Table of Contents

Enum MusicGenModelSize

Namespace
AiDotNet.Audio.MusicGen
Assembly
AiDotNet.dll

Specifies the size variant of the MusicGen model.

public enum MusicGenModelSize

Fields

Large = 2

Large model variant (3.3B parameters).

  • Text encoder: 1024 hidden dim
  • LM: 2048 hidden dim, 48 layers, 16 heads
  • Highest quality, requires significant GPU memory
Medium = 1

Medium model variant (1.5B parameters). Default choice.

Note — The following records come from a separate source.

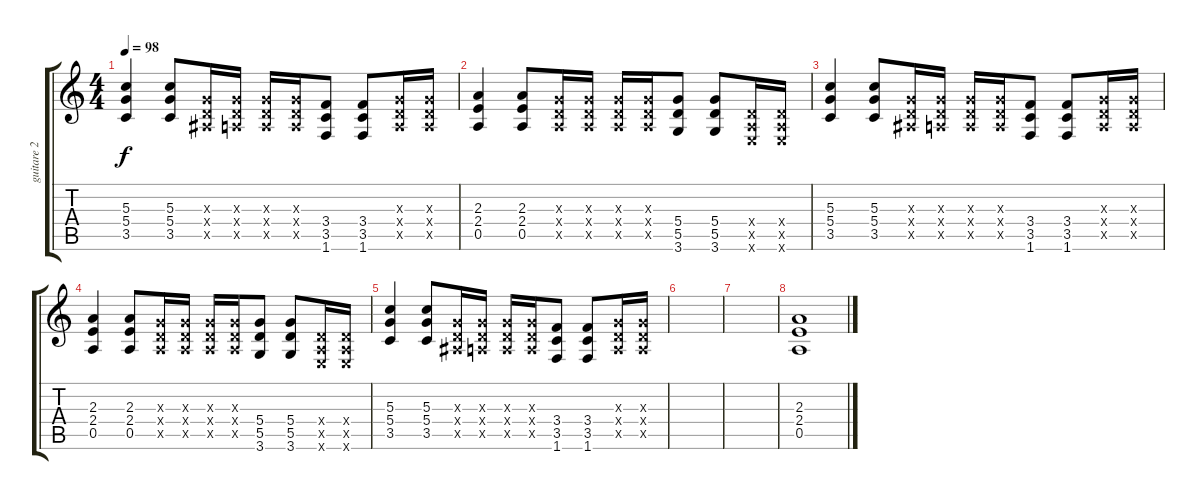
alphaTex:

\track ("guitare 2" "guitare 2") {instrument acousticguitarsteel}
\staff {score tabs}
\tuning (E4 B3 G3 D3 A2 E2) {hide}
\ts (4 4)
\tempo 98
\clef g2
\ks c
(5.3 5.4 3.5).4{dy f} (5.3 5.4 3.5).8 (0.3{x} 0.4{x} 1.5{x}).16 (0.3{x} 0.4{x} 0.5{x}).16 (0.3{x} 0.4{x} 0.5{x}).16 (0.3{x} 0.4{x} 0.5{x}).16 (3.4 3.5 1.6).8 (3.4 3.5 1.6).8 (0.3{x} 0.4{x} 0.5{x}).16 (0.3{x} 0.4{x} 0.5{x}).16 |
(2.3 2.4 0.5).4 (2.3 2.4 0.5).8 (0.3{x} 0.4{x} 0.5{x}).16 (0.3{x} 0.4{x} 0.5{x}).16 (0.3{x} 0.4{x} 0.5{x}).16 (0.3{x} 0.4{x} 0.5{x}).16 (5.4 5.5 3.6).8 (5.4 5.5 3.6).8 (0.4{x} 0.5{x} 0.6{x}).16 (0.4{x} 0.5{x} 0.6{x}).16 |
(5.3 5.4 3.5).4 (5.3 5.4 3.5).8 (0.3{x} 0.4{x} 1.5{x}).16 (0.3{x} 0.4{x} 0.5{x}).16 (0.3{x} 0.4{x} 0.5{x}).16 (0.3{x} 0.4{x} 0.5{x}).16 (3.4 3.5 1.6).8 (3.4 3.5 1.6).8 (0.3{x} 0.4{x} 0.5{x}).16 (0.3{x} 0.4{x} 0.5{x}).16 |
(2.3 2.4 0.5).4 (2.3 2.4 0.5).8 (0.3{x} 0.4{x} 0.5{x}).16 (0.3{x} 0.4{x} 0.5{x}).16 (0.3{x} 0.4{x} 0.5{x}).16 (0.3{x} 0.4{x} 0.5{x}).16 (5.4 5.5 3.6).8 (5.4 5.5 3.6).8 (0.4{x} 0.5{x} 0.6{x}).16 (0.4{x} 0.5{x} 0.6{x}).16 |
(5.3 5.4 3.5).4 (5.3 5.4 3.5).8 (0.3{x} 0.4{x} 1.5{x}).16 (0.3{x} 0.4{x} 0.5{x}).16 (0.3{x} 0.4{x} 0.5{x}).16 (0.3{x} 0.4{x} 0.5{x}).16 (3.4 3.5 1.6).8 (3.4 3.5 1.6).8 (0.3{x} 0.4{x} 0.5{x}).16 (0.3{x} 0.4{x} 0.5{x}).16 |
|
|
(2.3 2.4 0.5).1
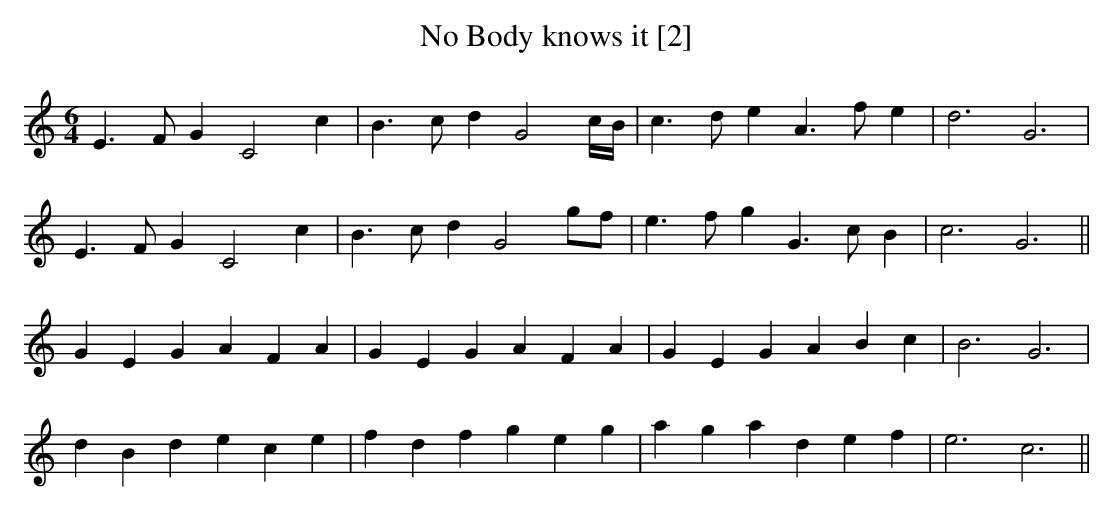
X:1
T:No Body knows it [2]
M:6/4
L:1/8
K:C
E3F G2 C4c2|B3c d2G4 c/B/|c3d e2 A3f e2|d6 G6|
E3F G2 C4c2|B3c d2 G4 gf|e3f g2 G3c B2|c6 G6||
G2E2G2 A2F2A2|G2E2G2 A2F2A2|G2E2G2 A2B2c2|B6 G6|
d2B2d2 e2c2e2|f2d2f2 g2e2g2|a2g2a2 d2e2f2|e6 c6||
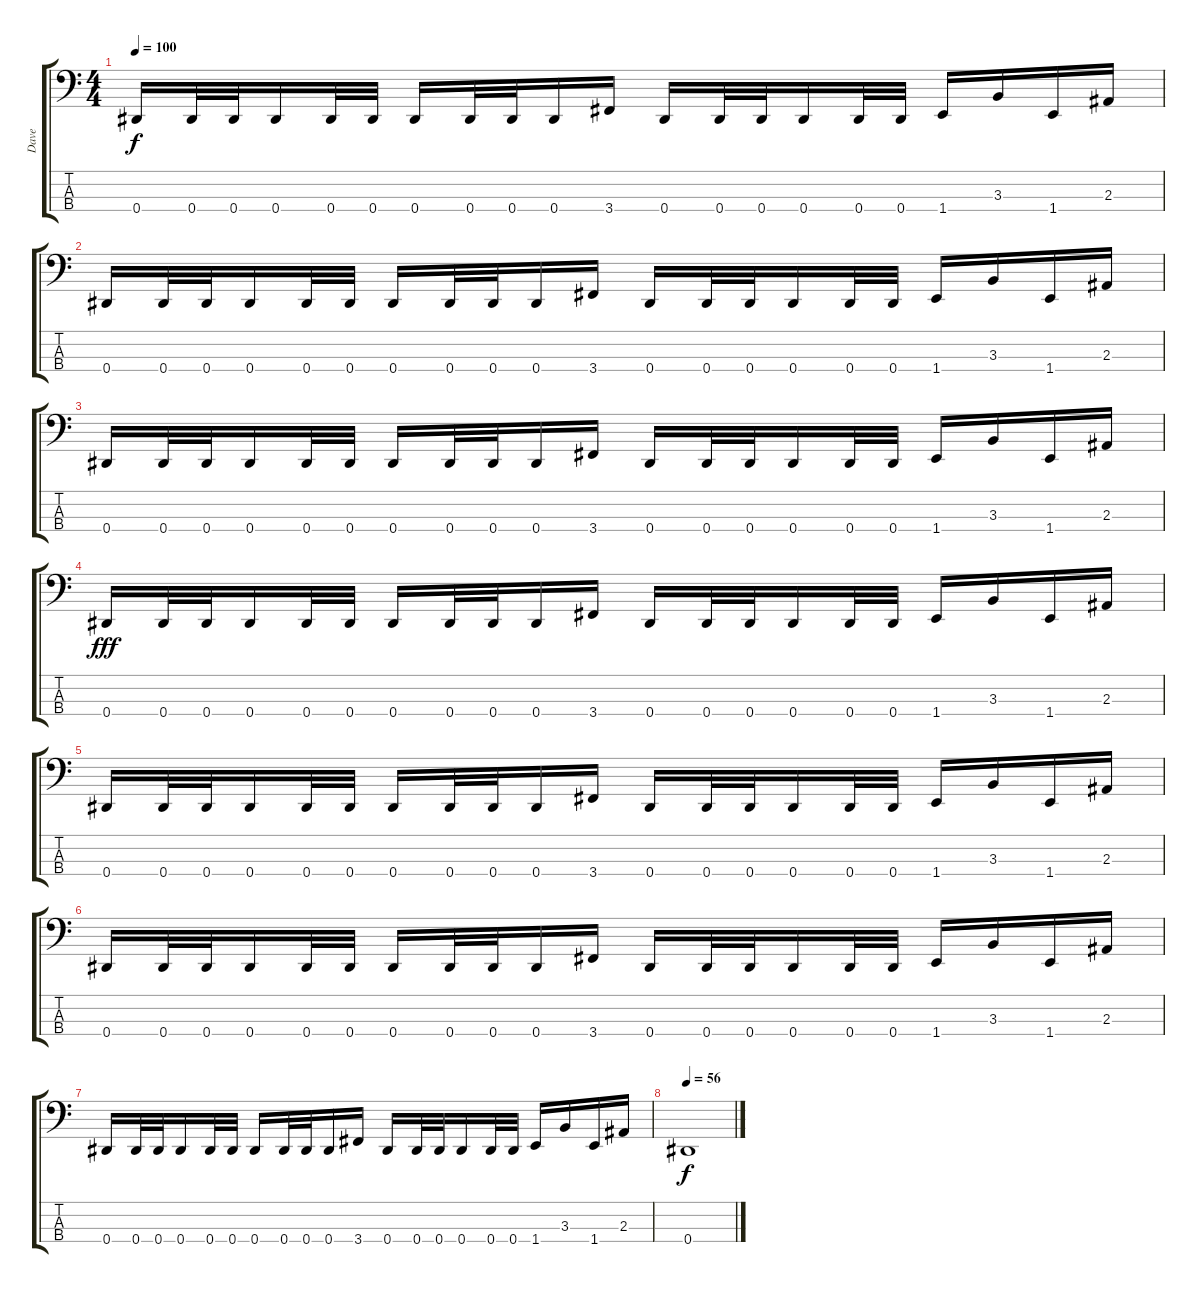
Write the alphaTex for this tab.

\track ("Dave" "Dave") {instrument electricbasspick}
\staff {score tabs}
\tuning (Gb2 Db2 Ab1 Eb1) {hide}
\ts (4 4)
\tempo 100
\clef f4
\ks c
0.4.16{dy f} 0.4.32 0.4.32 0.4.16 0.4.32 0.4.32 0.4.16 0.4.32 0.4.32 0.4.16 3.4.16 0.4.16 0.4.32 0.4.32 0.4.16 0.4.32 0.4.32 1.4.16 3.3.16 1.4.16 2.3.16 |
0.4.16 0.4.32 0.4.32 0.4.16 0.4.32 0.4.32 0.4.16 0.4.32 0.4.32 0.4.16 3.4.16 0.4.16 0.4.32 0.4.32 0.4.16 0.4.32 0.4.32 1.4.16 3.3.16 1.4.16 2.3.16 |
0.4.16 0.4.32 0.4.32 0.4.16 0.4.32 0.4.32 0.4.16 0.4.32 0.4.32 0.4.16 3.4.16 0.4.16 0.4.32 0.4.32 0.4.16 0.4.32 0.4.32 1.4.16 3.3.16 1.4.16 2.3.16 |
0.4.16{dy fff} 0.4.32 0.4.32 0.4.16 0.4.32 0.4.32 0.4.16 0.4.32 0.4.32 0.4.16 3.4.16 0.4.16 0.4.32 0.4.32 0.4.16 0.4.32 0.4.32 1.4.16 3.3.16 1.4.16 2.3.16 |
0.4.16 0.4.32 0.4.32 0.4.16 0.4.32 0.4.32 0.4.16 0.4.32 0.4.32 0.4.16 3.4.16 0.4.16 0.4.32 0.4.32 0.4.16 0.4.32 0.4.32 1.4.16 3.3.16 1.4.16 2.3.16 |
0.4.16 0.4.32 0.4.32 0.4.16 0.4.32 0.4.32 0.4.16 0.4.32 0.4.32 0.4.16 3.4.16 0.4.16 0.4.32 0.4.32 0.4.16 0.4.32 0.4.32 1.4.16 3.3.16 1.4.16 2.3.16 |
0.4.16 0.4.32 0.4.32 0.4.16 0.4.32 0.4.32 0.4.16 0.4.32 0.4.32 0.4.16 3.4.16 0.4.16 0.4.32 0.4.32 0.4.16 0.4.32 0.4.32 1.4.16 3.3.16 1.4.16 2.3.16 |
\tempo 56
0.4.1{dy f}
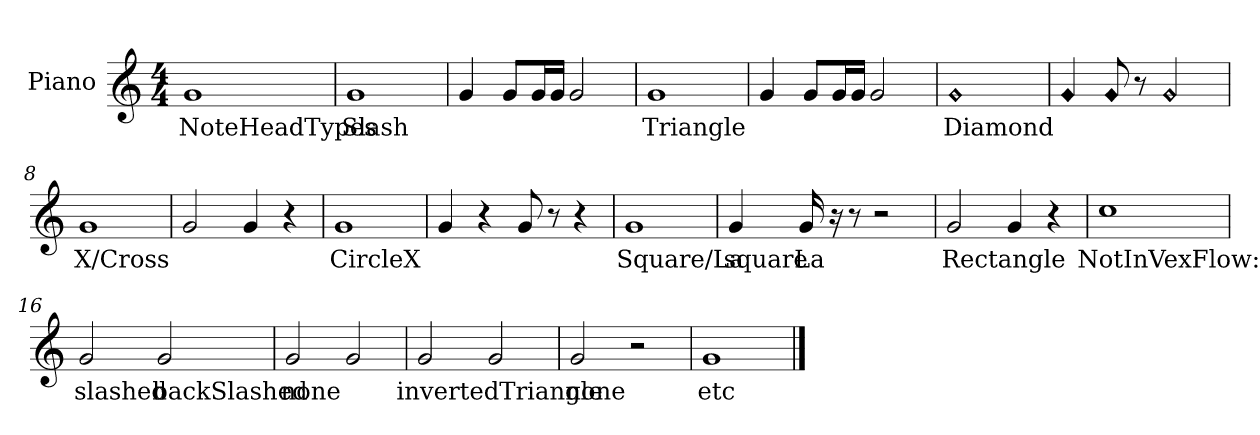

  • Text encoder: 768 hidden dim
  • LM: 1536 hidden dim, 24 layers, 16 heads
  • Good balance of quality and speed
Melody = 3

Melody model variant (1.5B parameters).

  • Same architecture as Medium
  • Additionally conditioned on melody input
  • Can generate music that follows a given melody
Small = 0

Small model variant (300M parameters).

  • Text encoder: 256 hidden dim
  • LM: 1024 hidden dim, 24 layers, 16 heads
  • Fast inference, suitable for real-time applications
Stereo = 4

Stereo model variant (1.5B parameters).

  • Same architecture as Medium
  • Generates stereo audio output
  • Uses additional codebook for left/right channel separation

Remarks

MusicGen comes in different sizes balancing quality and computational requirements. Larger models produce higher quality music but require more memory and compute.

For Beginners: Think of model sizes like different quality levels:

  • Small: Fast generation, good for experimentation (300M parameters)
  • Medium: Balanced quality and speed (1.5B parameters)
  • Large: Best quality, requires more resources (3.3B parameters)
Start with Small for testing, use Large for final production.